§ **PROBLEM TO WORK ON**: Take nothing but the lines from the one with "left ear: (924, 671)" through the one with "right shoulder: (248, 450)" in the entries below, both ends kept, and return them exactly with pictures left out.

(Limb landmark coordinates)
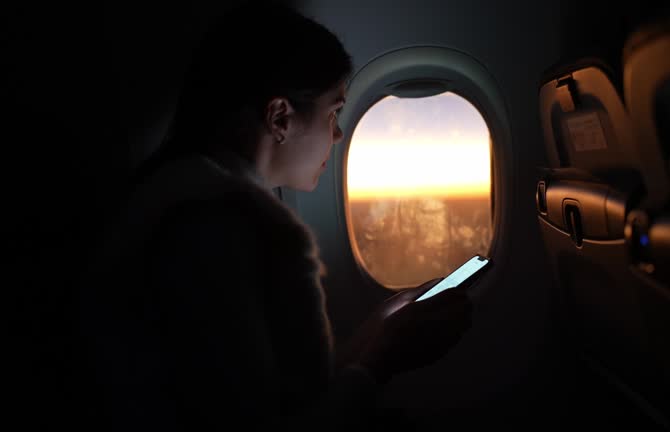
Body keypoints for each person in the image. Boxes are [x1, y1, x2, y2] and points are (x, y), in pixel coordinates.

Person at [77, 2, 473, 431]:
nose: (338, 134)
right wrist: (385, 358)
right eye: (333, 112)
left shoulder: (178, 193)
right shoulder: (220, 230)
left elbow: (271, 394)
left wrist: (375, 332)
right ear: (280, 118)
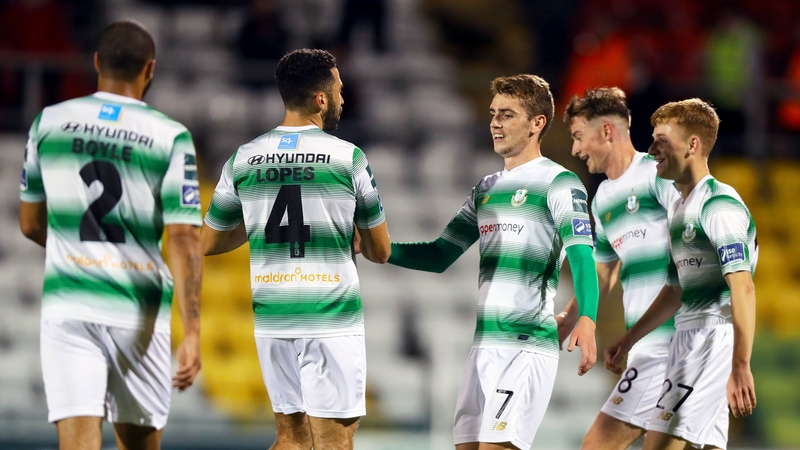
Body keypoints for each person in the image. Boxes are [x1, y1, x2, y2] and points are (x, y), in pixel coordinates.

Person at [387, 74, 599, 450]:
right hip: (483, 347)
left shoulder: (560, 183)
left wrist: (588, 318)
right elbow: (440, 254)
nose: (496, 123)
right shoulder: (486, 188)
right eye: (492, 114)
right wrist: (380, 248)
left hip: (525, 344)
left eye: (507, 114)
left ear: (538, 123)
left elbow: (582, 255)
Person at [18, 20, 203, 450]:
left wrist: (78, 249)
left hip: (70, 307)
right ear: (150, 70)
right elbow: (183, 238)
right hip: (138, 314)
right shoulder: (170, 136)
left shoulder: (49, 122)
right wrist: (192, 331)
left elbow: (29, 224)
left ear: (97, 63)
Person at [200, 48, 390, 450]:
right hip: (329, 315)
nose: (344, 97)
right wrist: (354, 233)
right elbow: (380, 251)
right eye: (339, 89)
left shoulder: (243, 158)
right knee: (335, 440)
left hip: (274, 316)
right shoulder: (347, 158)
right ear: (320, 99)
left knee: (291, 438)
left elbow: (210, 241)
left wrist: (258, 225)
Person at [605, 99, 758, 450]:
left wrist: (740, 364)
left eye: (662, 140)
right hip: (687, 337)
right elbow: (676, 290)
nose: (652, 148)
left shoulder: (718, 206)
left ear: (692, 145)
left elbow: (743, 288)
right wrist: (630, 339)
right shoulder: (678, 207)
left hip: (711, 339)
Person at [556, 87, 680, 450]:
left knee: (597, 443)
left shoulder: (660, 176)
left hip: (673, 342)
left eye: (579, 137)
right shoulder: (604, 199)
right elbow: (603, 271)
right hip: (649, 346)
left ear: (606, 131)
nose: (576, 150)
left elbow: (693, 243)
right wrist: (571, 316)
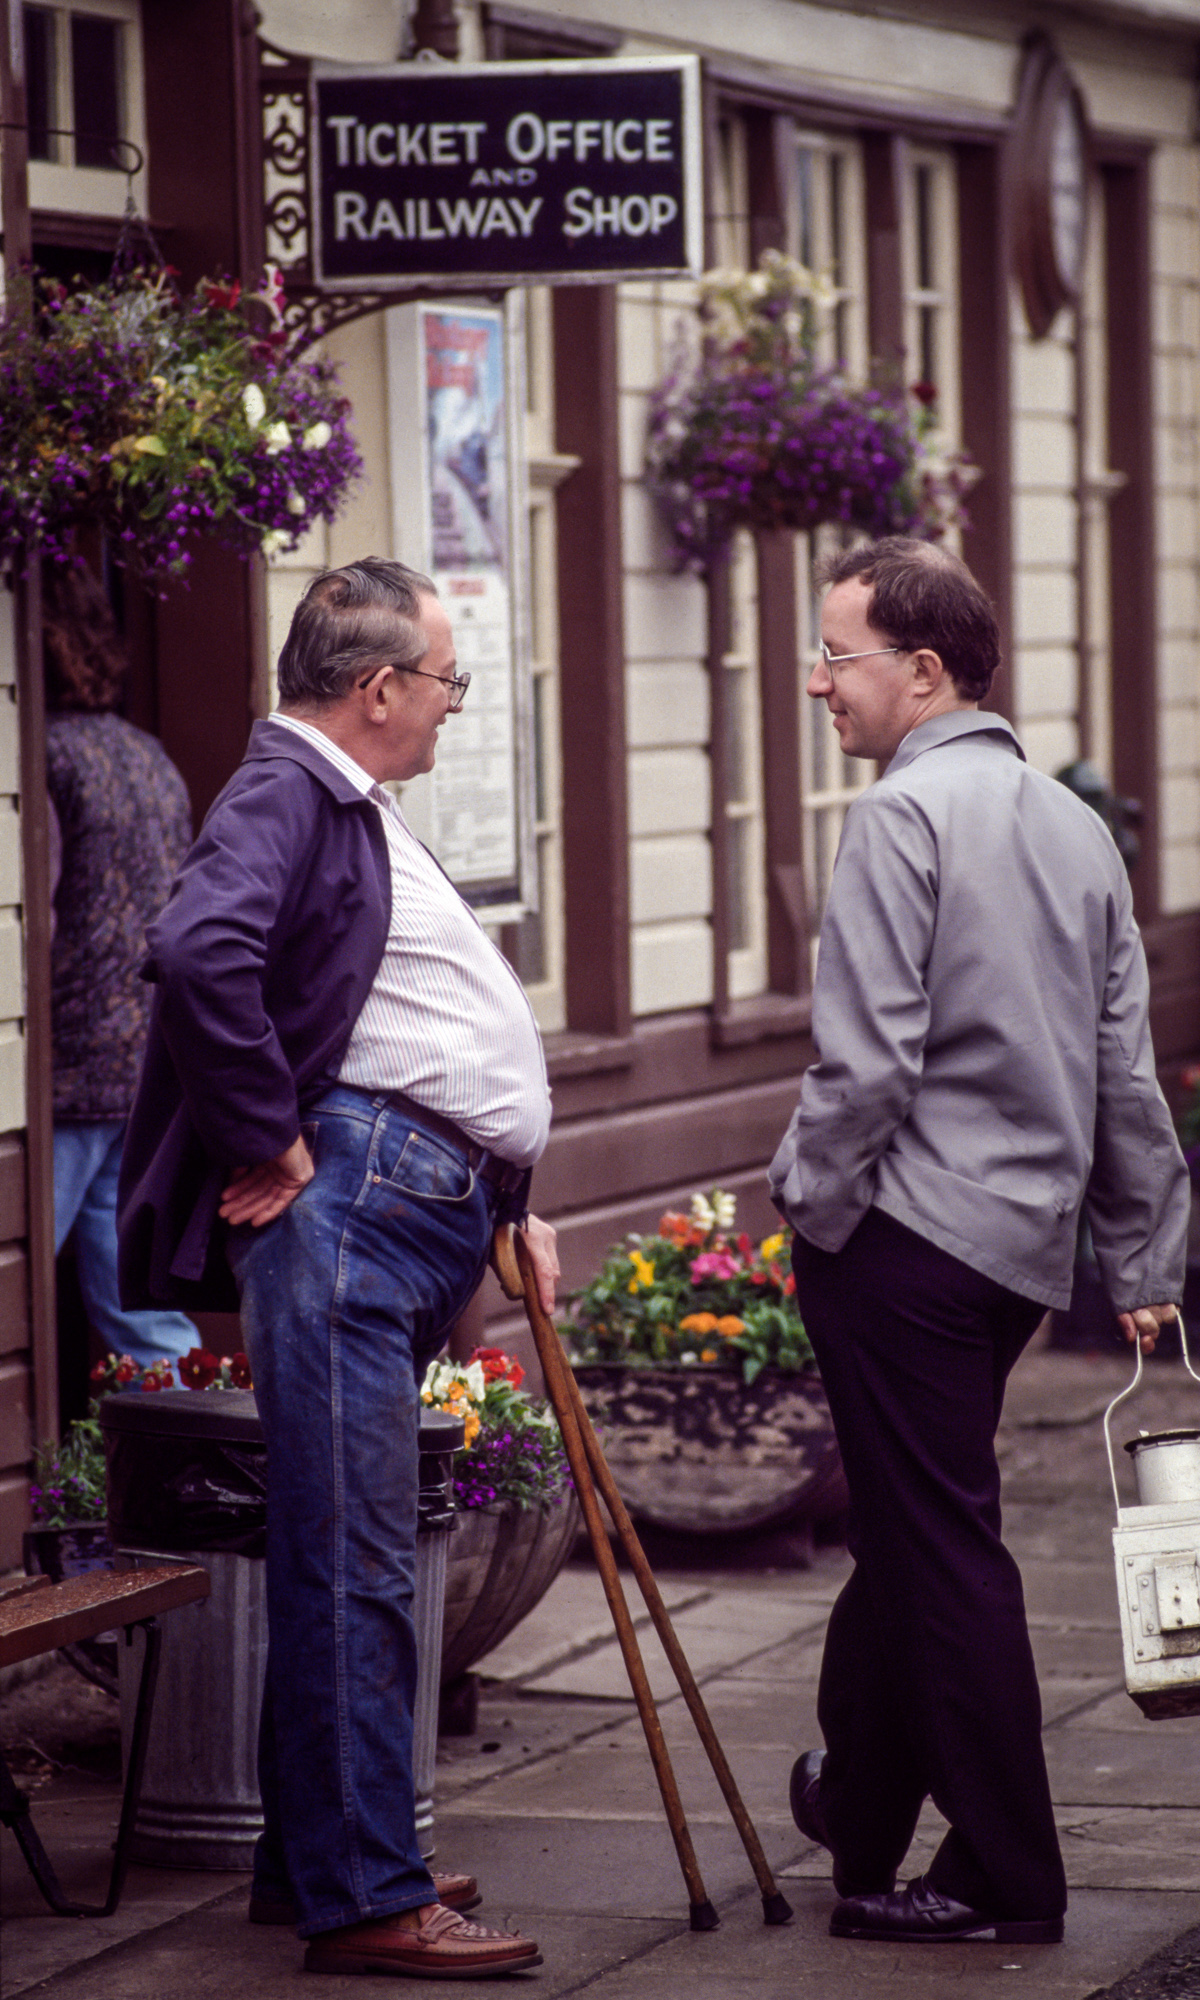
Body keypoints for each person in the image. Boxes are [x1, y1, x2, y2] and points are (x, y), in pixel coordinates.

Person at [118, 558, 558, 1979]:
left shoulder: (340, 802)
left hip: (401, 1209)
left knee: (350, 1542)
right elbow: (197, 951)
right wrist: (271, 1137)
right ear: (375, 690)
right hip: (351, 1219)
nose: (450, 707)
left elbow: (397, 1005)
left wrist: (505, 1186)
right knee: (355, 1551)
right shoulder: (290, 789)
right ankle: (366, 1893)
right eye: (443, 682)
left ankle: (320, 1858)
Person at [769, 537, 1187, 1948]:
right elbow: (1121, 1066)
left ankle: (1008, 1873)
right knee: (906, 1537)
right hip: (1012, 1256)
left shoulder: (898, 819)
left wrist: (807, 1208)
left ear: (924, 671)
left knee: (938, 1554)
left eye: (836, 656)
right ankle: (860, 1810)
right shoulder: (1071, 825)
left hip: (899, 1240)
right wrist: (1135, 1259)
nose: (814, 681)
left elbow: (865, 1065)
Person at [44, 559, 197, 1373]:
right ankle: (196, 1459)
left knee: (24, 1272)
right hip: (141, 1064)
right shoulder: (149, 756)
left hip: (64, 1067)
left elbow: (43, 912)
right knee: (145, 1310)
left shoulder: (43, 759)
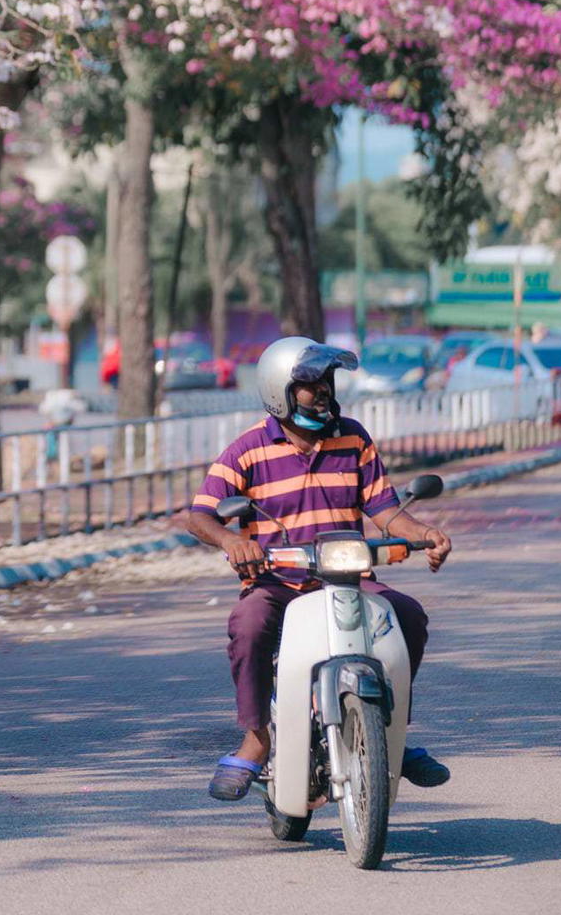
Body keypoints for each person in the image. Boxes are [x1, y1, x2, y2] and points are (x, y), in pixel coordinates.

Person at [187, 335, 453, 802]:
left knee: (407, 615)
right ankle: (256, 737)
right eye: (311, 383)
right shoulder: (248, 450)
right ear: (280, 390)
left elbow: (385, 508)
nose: (324, 391)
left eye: (327, 380)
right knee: (247, 627)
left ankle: (390, 730)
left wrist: (423, 533)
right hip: (278, 581)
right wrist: (232, 540)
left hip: (347, 577)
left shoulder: (354, 438)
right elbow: (199, 514)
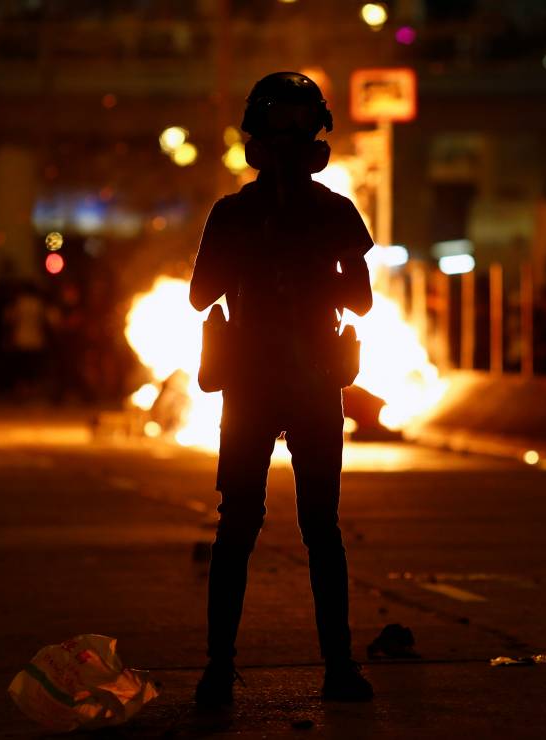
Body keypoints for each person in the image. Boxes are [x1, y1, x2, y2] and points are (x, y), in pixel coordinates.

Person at [188, 71, 375, 706]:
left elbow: (198, 296)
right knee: (320, 528)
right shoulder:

§ **OUTPUT FOR THIS TASK**:
left ear: (924, 671)
left knee: (938, 1554)
left eye: (836, 656)
right ankle: (860, 1810)
right shoulder: (1071, 825)
left hip: (899, 1240)
right wrist: (1135, 1259)
nose: (814, 681)
left elbow: (865, 1065)
Person at [44, 559, 197, 1373]:
right ankle: (196, 1459)
left knee: (24, 1272)
right hip: (141, 1064)
right shoulder: (149, 756)
left hip: (64, 1067)
left elbow: (43, 912)
right knee: (145, 1310)
left shoulder: (43, 759)
Body keypoints for each person in the image. Boxes are [x1, y1, x2, y2] and points are (x, y), in pixel coordinates.

Person at [187, 335, 453, 802]:
left knee: (407, 615)
right ankle: (256, 737)
right eye: (311, 383)
right shoulder: (248, 450)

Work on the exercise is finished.